# [RECORD EXTRACTS]
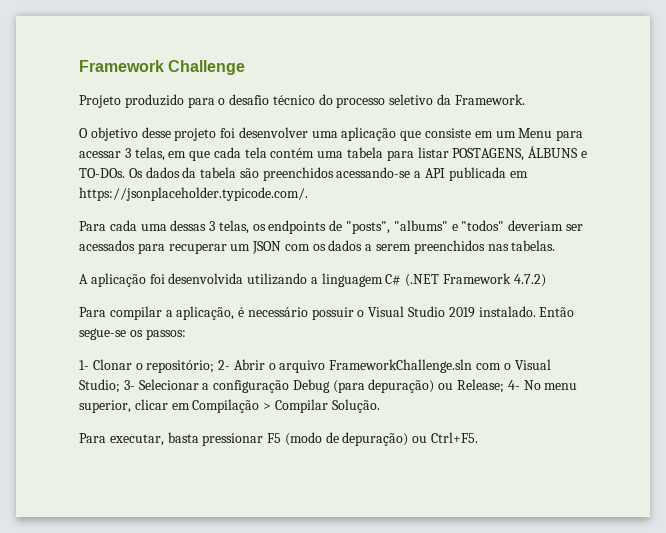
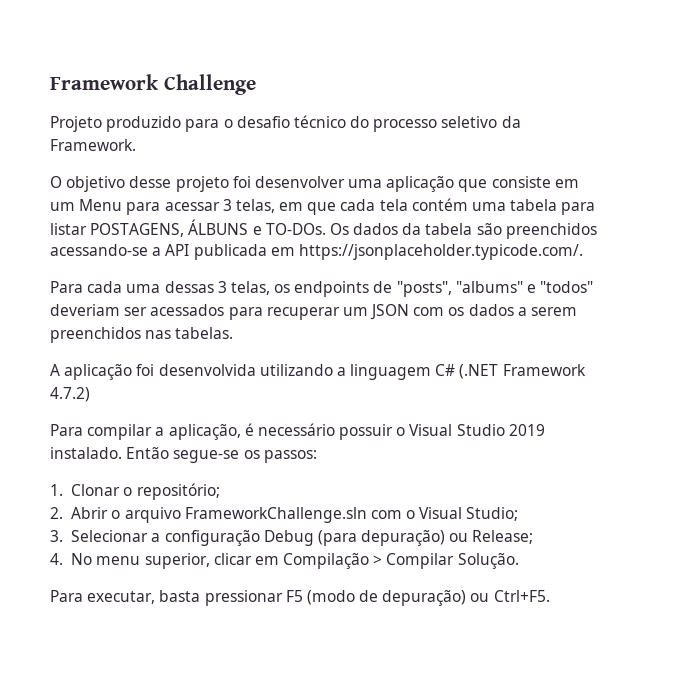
[79,360,89,370] 1- -> [50,484,63,496] 1.
[218,360,231,370] 2- -> [50,507,63,519] // 2.
[123,380,135,390] 3- -> [50,530,63,542] // 3.
[507,380,520,390] 4- -> [50,553,63,565] // 4.

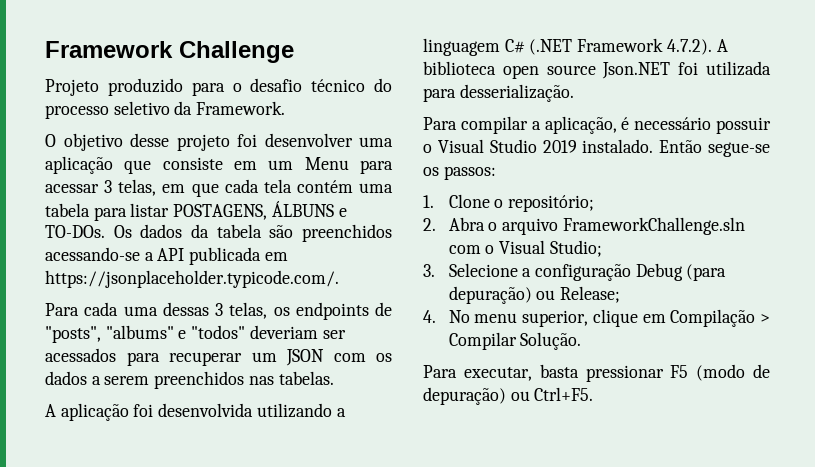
[50,387,90,402] 4.7.2) -> [666,39,728,55] [423,61,771,79] [423,84,574,102] 4.7.2). A biblioteca open source Json.NET foi utilizada para desserialização.
[71,484,121,496] Clonar -> [448,194,490,208] Clone
[71,507,109,519] Abrir -> [448,217,485,231] Abra
[71,530,149,542] Selecionar -> [448,263,518,277] Selecione
[213,553,252,565] clicar -> [592,309,638,327] clique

# [EXERCISE OBJECTIVE]
In your answer, repeat all the entries exactly, but leave out the pictures.

# [RESPONSE BELOW]
[79,360,89,370] 1- -> [50,484,63,496] 1.
[218,360,231,370] 2- -> [50,507,63,519] // 2.
[123,380,135,390] 3- -> [50,530,63,542] // 3.
[507,380,520,390] 4- -> [50,553,63,565] // 4.

[50,387,90,402] 4.7.2) -> [666,39,728,55] [423,61,771,79] [423,84,574,102] 4.7.2). A biblioteca open source Json.NET foi utilizada para desserialização.
[71,484,121,496] Clonar -> [448,194,490,208] Clone
[71,507,109,519] Abrir -> [448,217,485,231] Abra
[71,530,149,542] Selecionar -> [448,263,518,277] Selecione
[213,553,252,565] clicar -> [592,309,638,327] clique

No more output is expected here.